If I needed to change careers, I could learn about child care and get certified for a job in that field. Erica Lewis and Cierra Jackson would get me registered. They also have a class for nursing assistants.

And there’s a class in product distribution, a way to prepare for a shipping job at Tradepoint Atlantic. They’ll show you how to pack boxes, how to operate a forklift and a pallet truck.

Or maybe I could help some kids with their homework in the after-school programs.

Or shoot some hoops in the gymnasium. Or toss a football around on the enclosed turf field.

UA House is mostly about the kids, after all. Every weekday after school, anywhere from 50 to 100 of them, in grades 1 through 8, get snacks and a warm meal, homework help and enrichment programs like Campbell’s music class or classes in art, technology and dance.
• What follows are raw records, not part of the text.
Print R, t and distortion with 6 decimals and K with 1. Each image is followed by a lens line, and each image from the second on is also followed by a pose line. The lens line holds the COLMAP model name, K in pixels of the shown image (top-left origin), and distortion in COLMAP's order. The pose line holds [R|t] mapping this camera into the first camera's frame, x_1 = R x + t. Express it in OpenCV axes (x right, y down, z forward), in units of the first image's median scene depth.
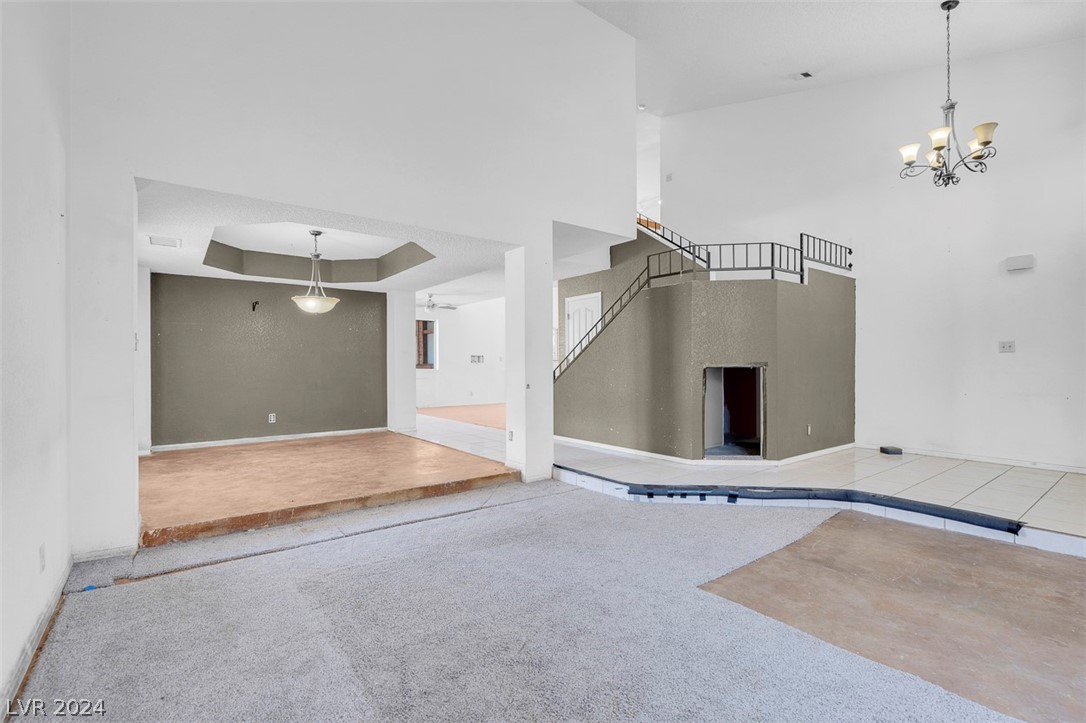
lens RADIAL K [[498.3, 0, 540.0], [0, 498.3, 352.2], [0, 0, 1]] dist [-0.000374, 0.000489]
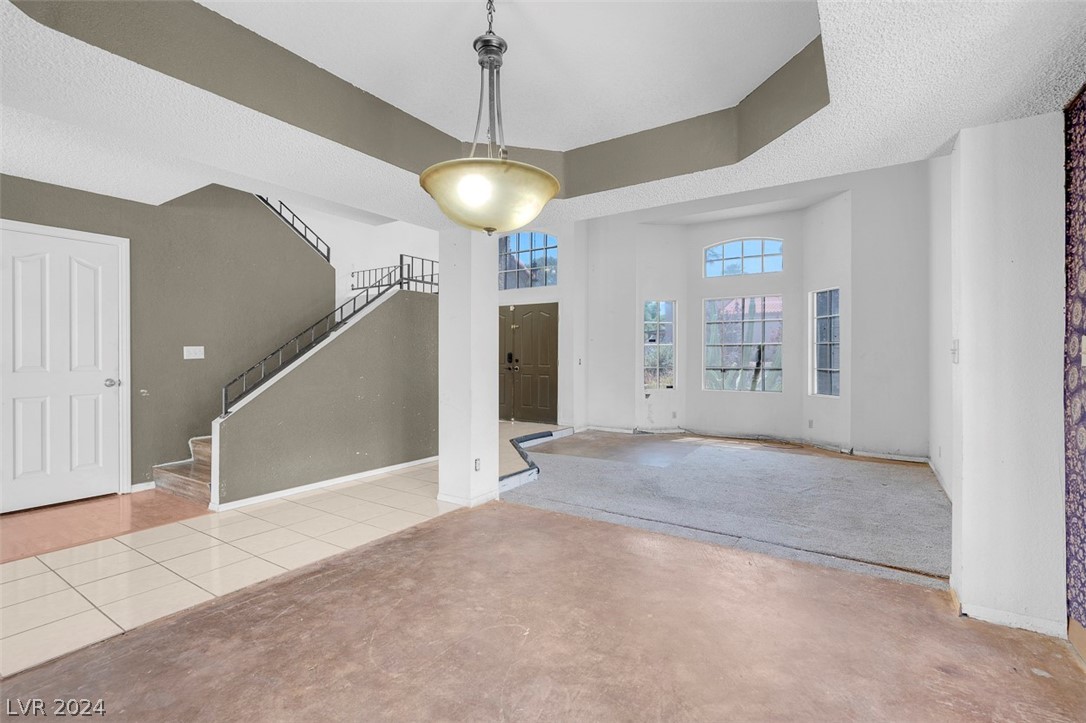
lens RADIAL K [[498.3, 0, 540.0], [0, 498.3, 352.2], [0, 0, 1]] dist [-0.000374, 0.000489]
pose [[-0.328895, 0.014505, 0.944255, -0.858315], [-0.016820, 0.999633, -0.021214, 0.005798], [-0.944217, -0.022860, -0.328530, 1.204468]]
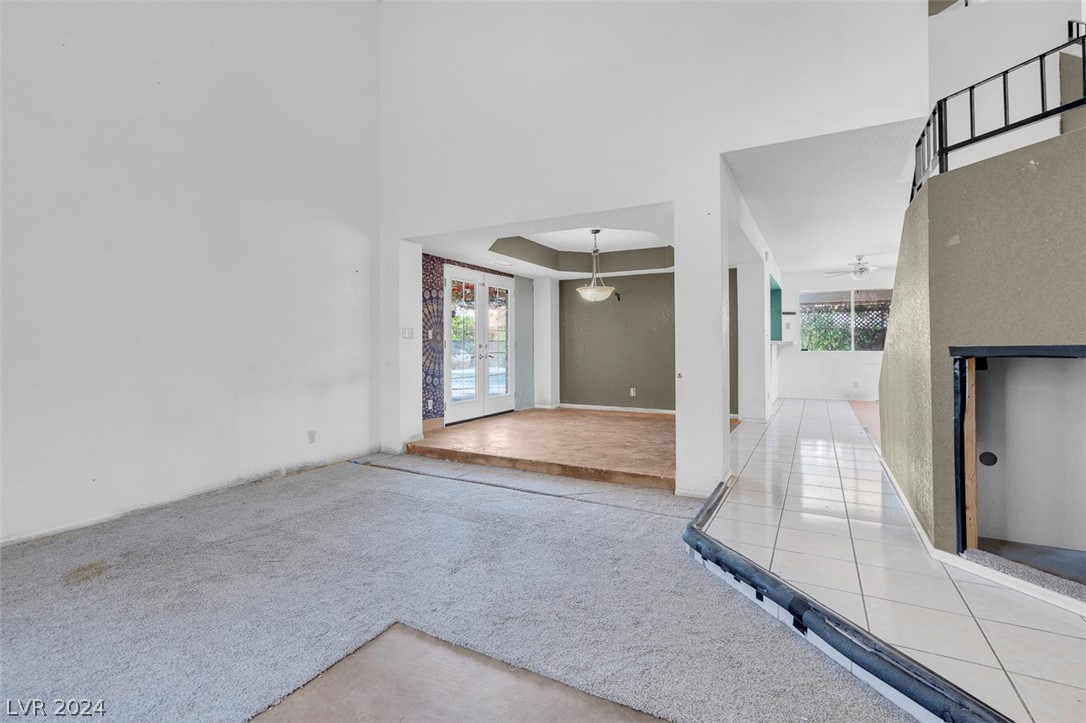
lens RADIAL K [[498.3, 0, 540.0], [0, 498.3, 352.2], [0, 0, 1]] dist [-0.000374, 0.000489]
pose [[0.399607, 0.016883, -0.916531, 0.613672], [0.021031, 0.999398, 0.027579, 0.004110], [0.916445, -0.030296, 0.399012, 0.478226]]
It’s all free.

Chas Ackley, a Living Classrooms official, calls UA House “a safe nurturing environment for our young people to go through the human growth process surrounded by caring, compassionate adults.”

There’s so much going on at UA House, day after day, and that’s why I’ve brought you here. Attention must be paid. Until recently, I considered myself to be among the many Baltimoreans who think of Living Classrooms as “field trips on boats for kids on the Chesapeake.” But it’s turned into a lot more than that over the last 36 years. I really did not appreciate what Living Classrooms does for thousands of struggling Baltimoreans — it’s kind of overwhelming, really — and how the scope of the foundation, with a $16 million annual budget, has grown.

The UA House is just one of many LC operations. It was originally named after NBA star Carmelo Anthony and operated as a youth development center. Thanks to Under Armour, the new title sponsor, the center underwent a $6.5 million renovation and a physical and program expansion five years ago. (Thus the enclosed turf.)

It’s not just a big rec center. UA House at Fayette is the hub of a sprawling anti-poverty effort in what Living Classrooms calls the Baltimore Target Investment Zone, a 2.5-square-mile area of East Baltimore where more than 40,000 people live and incomes are low. Inspired some 15 years ago by Geoffrey Canada’s Harlem Children’s Zone, the foundation undertook a long-term effort to break the cycle of generational poverty by offering free “cradle to college” services for the families living within the zone. Four areas get the most emphasis — education, job training, health and wellness, and violence prevention.

The zone runs east from the Jones Falls Expressway to Patterson Park, and north from Eastern Avenue to North Avenue. Ackley is the zone’s chief operating officer and works with Travis Street to coordinate activities and services in the zone.

“We try to build trust with families,” says Street. “We do needs assessments all the time in the community to tell us what’s going well, what’s not going well. It’s all about us meeting families where they are, not them meeting us where we are.”

Because so much of the effort is aimed at children, Ackley and Street maintain partnerships with 22 schools in the zone or just outside its boundaries.

And did I mention that Living Classrooms has its own tuition-free middle school, The Crossroads School? It’s a public charter with 123 students. You can find it right where it has been for the last 20 years, on prime real estate between Harbor East and Harbor Point.

More on that in another column. I don’t want to overwhelm you.